(Exercise input begins)

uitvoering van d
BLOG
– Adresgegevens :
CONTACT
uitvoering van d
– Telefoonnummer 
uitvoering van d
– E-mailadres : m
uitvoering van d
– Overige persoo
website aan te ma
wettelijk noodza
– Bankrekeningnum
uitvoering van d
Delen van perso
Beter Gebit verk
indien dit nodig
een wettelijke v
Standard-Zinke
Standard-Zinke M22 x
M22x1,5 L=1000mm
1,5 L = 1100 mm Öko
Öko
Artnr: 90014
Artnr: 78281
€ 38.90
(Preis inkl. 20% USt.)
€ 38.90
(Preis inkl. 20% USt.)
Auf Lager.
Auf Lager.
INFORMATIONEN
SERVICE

(Exercise input ends)
(Exercise input begins)

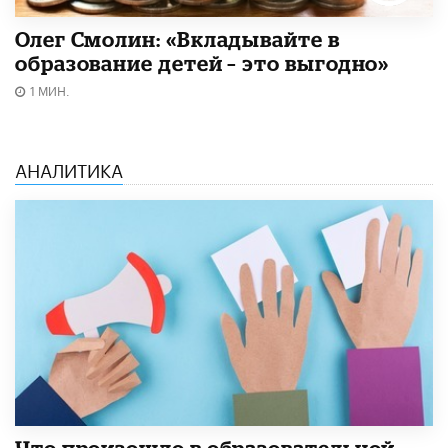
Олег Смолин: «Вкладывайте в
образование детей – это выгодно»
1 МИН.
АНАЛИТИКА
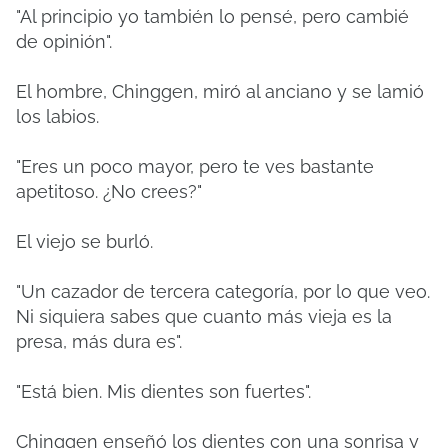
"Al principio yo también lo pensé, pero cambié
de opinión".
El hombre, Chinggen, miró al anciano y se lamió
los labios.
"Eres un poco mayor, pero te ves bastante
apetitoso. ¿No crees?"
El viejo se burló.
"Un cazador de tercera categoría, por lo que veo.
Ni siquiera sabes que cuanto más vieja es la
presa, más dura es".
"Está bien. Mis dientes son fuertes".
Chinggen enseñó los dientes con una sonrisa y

(Exercise input ends)
(Exercise input begins)

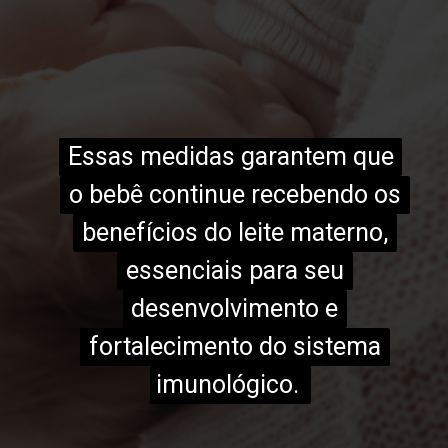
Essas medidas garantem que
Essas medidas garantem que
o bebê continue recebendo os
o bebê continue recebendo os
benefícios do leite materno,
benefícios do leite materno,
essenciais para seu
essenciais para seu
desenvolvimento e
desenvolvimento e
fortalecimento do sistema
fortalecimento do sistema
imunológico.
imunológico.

(Exercise input ends)

Look through the data and gather every line with the string "Chinggen" in it.

El hombre, Chinggen, miró al anciano y se lamió
Chinggen enseñó los dientes con una sonrisa y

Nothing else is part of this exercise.